◆ **YOUR INSTRUCTIONS**
Restate word for word the entries below, starting at the line with "left wrist: (179, 349)" and ending at the line with "left wrist: (688, 436)". Keep both end lines and omit the pictures.

◆ **DATA FOR THIS EXERCISE**
- - - -
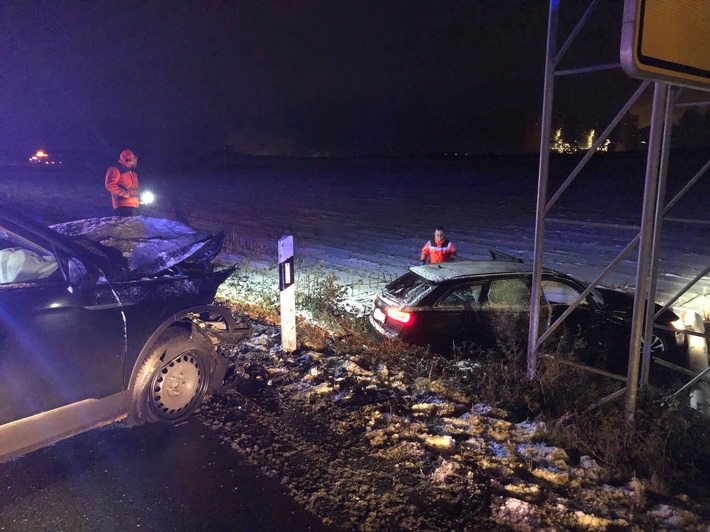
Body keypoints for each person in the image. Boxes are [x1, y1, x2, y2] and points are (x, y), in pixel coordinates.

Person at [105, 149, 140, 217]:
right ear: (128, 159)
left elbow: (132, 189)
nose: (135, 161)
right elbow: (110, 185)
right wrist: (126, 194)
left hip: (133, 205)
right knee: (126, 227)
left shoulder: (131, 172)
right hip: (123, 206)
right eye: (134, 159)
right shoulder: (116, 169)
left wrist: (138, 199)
- - - -
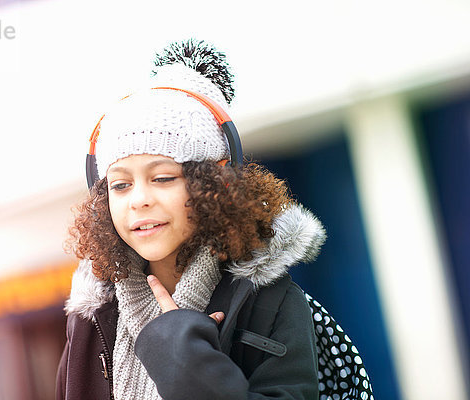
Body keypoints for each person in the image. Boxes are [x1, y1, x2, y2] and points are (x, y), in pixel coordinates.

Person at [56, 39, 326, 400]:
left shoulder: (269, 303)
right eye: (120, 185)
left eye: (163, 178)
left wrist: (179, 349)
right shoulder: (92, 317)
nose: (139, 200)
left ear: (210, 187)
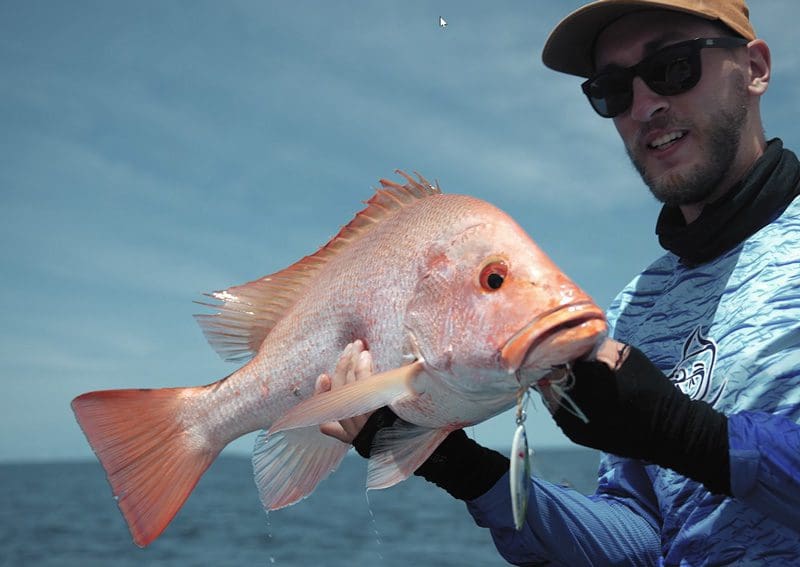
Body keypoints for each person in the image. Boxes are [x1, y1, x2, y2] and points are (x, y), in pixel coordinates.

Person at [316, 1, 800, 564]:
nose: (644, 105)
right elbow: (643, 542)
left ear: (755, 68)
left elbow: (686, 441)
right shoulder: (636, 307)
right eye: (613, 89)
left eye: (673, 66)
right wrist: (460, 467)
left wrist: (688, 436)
- - - -
◆ **RESULT**
left wrist: (179, 349)
right shoulder: (92, 317)
nose: (139, 200)
left ear: (210, 187)
Body keypoints for each person in the image. Boxes are [x1, y1, x2, y2] and points are (x, y), in pixel coordinates.

Person at [316, 1, 800, 564]:
nose: (644, 105)
right elbow: (643, 542)
left ear: (755, 68)
left elbow: (686, 441)
right shoulder: (636, 307)
right eye: (613, 89)
left eye: (673, 66)
right wrist: (460, 467)
left wrist: (688, 436)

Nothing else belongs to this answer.